To give an idea of the scenery – green/gorgeous rolling hills with Matooke (plantains) growing EVERYWHERE. It’s the staple food of the west, and people eat A LOT of it (our staff routinely ate 8-12 each day). It can also be distilled for makingliquor (which also may have contributed to their often being a token inebriated male in one of every few villages). I accidently made the mistake of letting it slip how beautiful the scenery was in a certain remote village – whereby I was corrected by the village chairperson who agreed, but countered with something along the lines of, “Try to grow crops on these hills, and they’re no longer beautiful”.
All in all, doing the actual surveys was the easiest part. It was logistics that made this a tough, demanding project. We worked 6 days a week, left at around 7 am in the morning, and returned between 7-9 pm at night. Getting to villages only 30-40kms away could take up to 3 hours due to poor roads/or simply no roads wide enough for a vehicle. We also used a local Matatu (taxi-van) rather than the preferred Muzungu mode of transport (White Land Cruiser). These things were incredible, and could seat easily 15+ people.

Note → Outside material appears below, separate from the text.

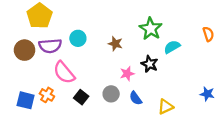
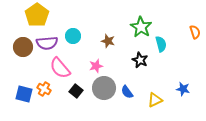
cyan semicircle: (172, 47) -> (161, 44), turned 105
pink star: (127, 74) -> (96, 66), moved
gray circle: (111, 94) -> (104, 88), size x1.5
blue star: (207, 94) -> (183, 89), moved

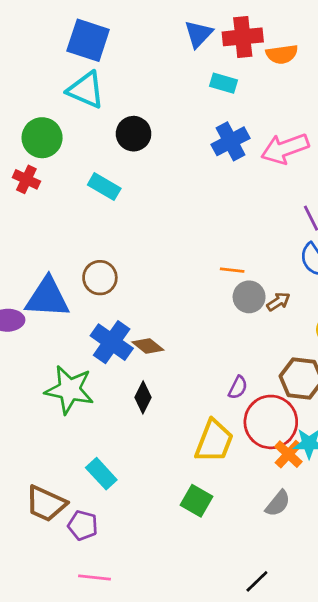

With data collection done, the cleaning began – but the results are still preliminary. As a sneak preview let’s say that there are some modest effects – people seem to be shifting their reactions to negative shocks towards informal lending arrangements and transfers, rather than selling assets/livestock or reducing food consumption. It’s only a first glance at the data, but I’ll follow-up once the actual analysis has been completed.These and other results will help CARE (and other NGOs) learn which of their interventions have the most impact, so they can make the best use of their resources.